Die Strafzölle der USA zielen auf Produkte der chinesischen Hochtechnologie-Industrien, darunter der Maschinenbau, die Raumfahrt sowie die Informations- und Kommunikationstechnik. Umgekehrt will China mit seiner Vergeltung auch den ländlichen Raum in den USA treffen, der mehrheitlich US-Präsident Donald Trump gewählt hat. Neben Sojabohnen und Rindfleisch aus den USA sind auch Autos sowie Produkte der Chemie- und Flugzeugindustrie betroffen. Sojabohnen sind das wichtigste Exportgut der USA. Rund 60 Prozent gehen nach China.

Den Aufschlag machten die USA. Der US-Handelsbeauftragte legte am Dienstag Ortszeit in Washington eine Liste mit 1300 Produkten vor, auf die Strafzölle von 25 Prozent erhoben werden sollen. Sie wird in den nächsten zwei Monaten noch justiert und könnte im Juni in Kraft treten. Lighthizer begründete das scharfe Vorgehen mit chinesischen Verstößen gegen Urheberrechte und den Zwang für US-Unternehmen in China, Technologie an heimische Firmen weiterzugeben.

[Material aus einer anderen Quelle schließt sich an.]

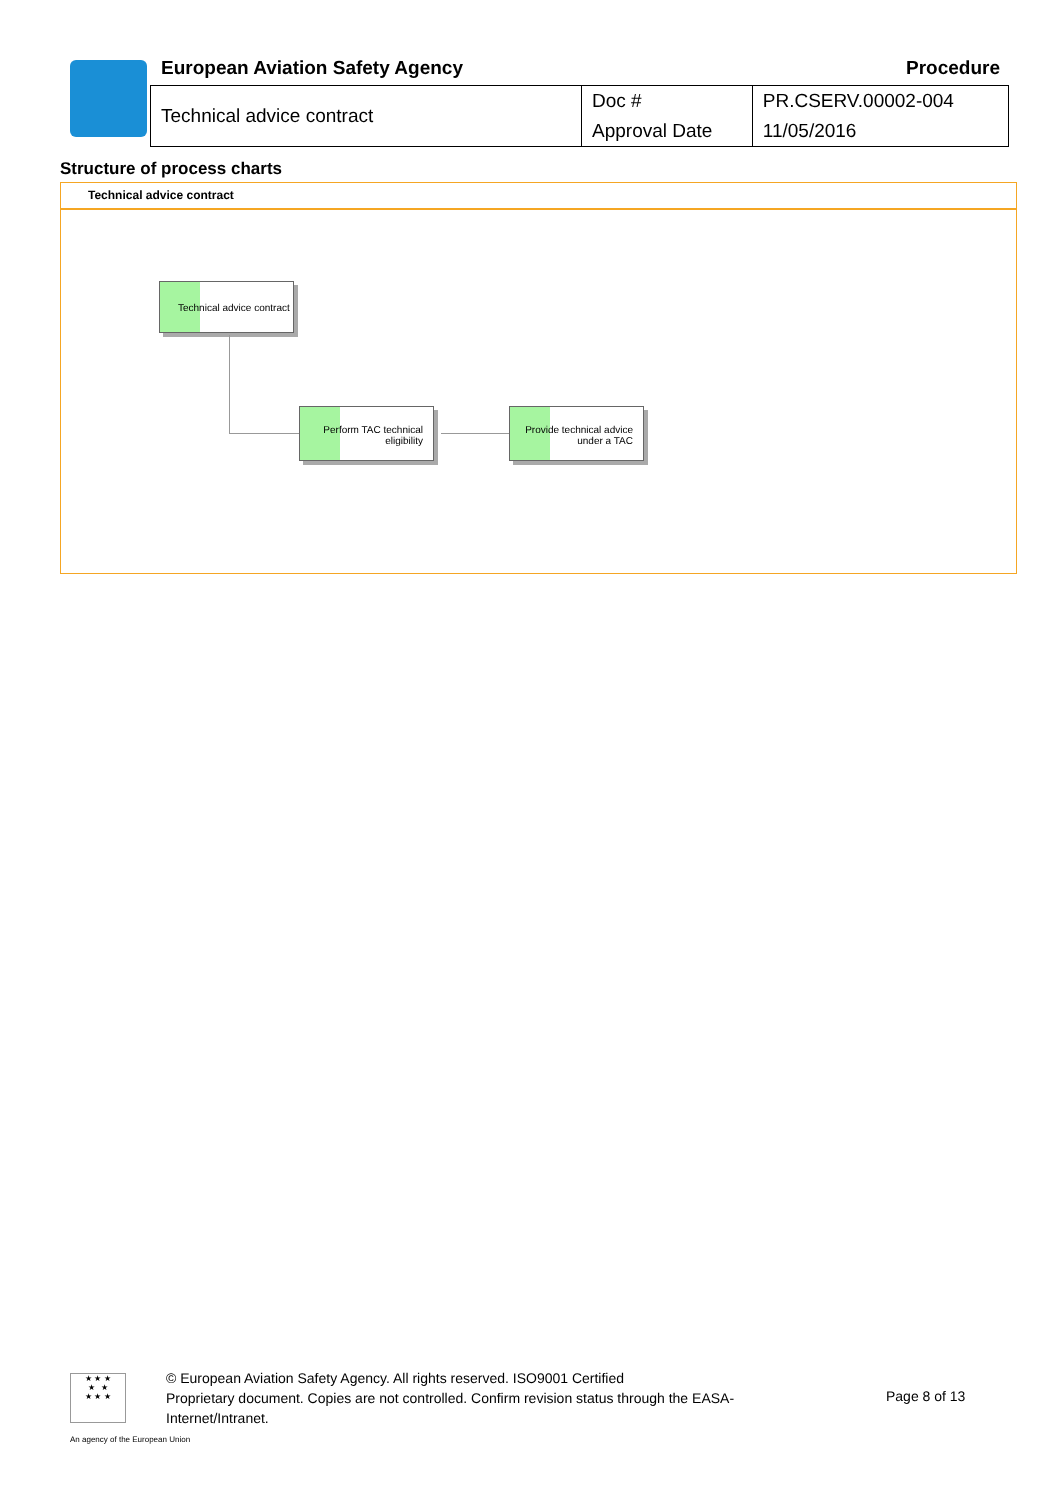European Aviation Safety Agency
Procedure
| Technical advice contract | Doc # | PR.CSERV.00002-004 |
| | Approval Date | 11/05/2016 |
Structure of process charts
Technical advice contract
Technical advice contract
Perform TAC technical eligibility
Provide technical advice under a TAC
★ ★ ★
★ ★
★ ★ ★
© European Aviation Safety Agency. All rights reserved. ISO9001 Certified
Proprietary document. Copies are not controlled. Confirm revision status through the EASA-Internet/Intranet.
Page 8 of 13
An agency of the European Union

Die neuen Strafzölle weckten Beunruhigung über die globalen Auswirkungen einer weiteren Verschärfung des Streits zwischen den beiden größten Wirtschaftsnationen. Die Märkte wurden durch die Zuspitzung am Mittwoch deutlich belastet. Dax und EuroStoxx50 verloren jeweils etwa ein Prozent auf 11.873 beziehungsweise 3318 Punkte. "In einer ohnehin labilen Börsenlage ist ein Handelskrieg zwischen den Lokomotiven der Weltwirtschaft das letzte, was die Anleger wollen", erläuterte Portfolio-Manager Thomas Altmann vom Vermögensberater QC Partners. Die Terminkontrakte auf die US-Indizes rutschten um bis zu 1,8 Prozent ab und signalisierten damit Eröffnungsverluste an der Wall Street. Der Dollar geriet ebenfalls unter Druck. Im Gegenzug verteuerte sich der Euro auf 1,2298 Dollar.

"Es ist weiter die Frage offen, ob US-Präsident Donald Trump wirklich bereit ist, eine Eskalation des Handelsstreits zu riskieren oder er nur Stärke zeigen will", sagte Marktanalyst Milan Cutkovic vom Brokerhaus AxiTrader. "Die Tatsache, dass sein Verhalten unberechenbar ist und es im Weißen Haus schnell zu Stimmungsschwankungen kommt, genügt, um für Verunsicherung auf dem Börsenparkett zu sorgen." Einige Investoren griffen zur "Antikrisen-Währung" Gold. Das Edelmetall verteuerte sich um 0,9 Prozent auf 1344,78 Dollar je Feinunze (31,1 Gramm).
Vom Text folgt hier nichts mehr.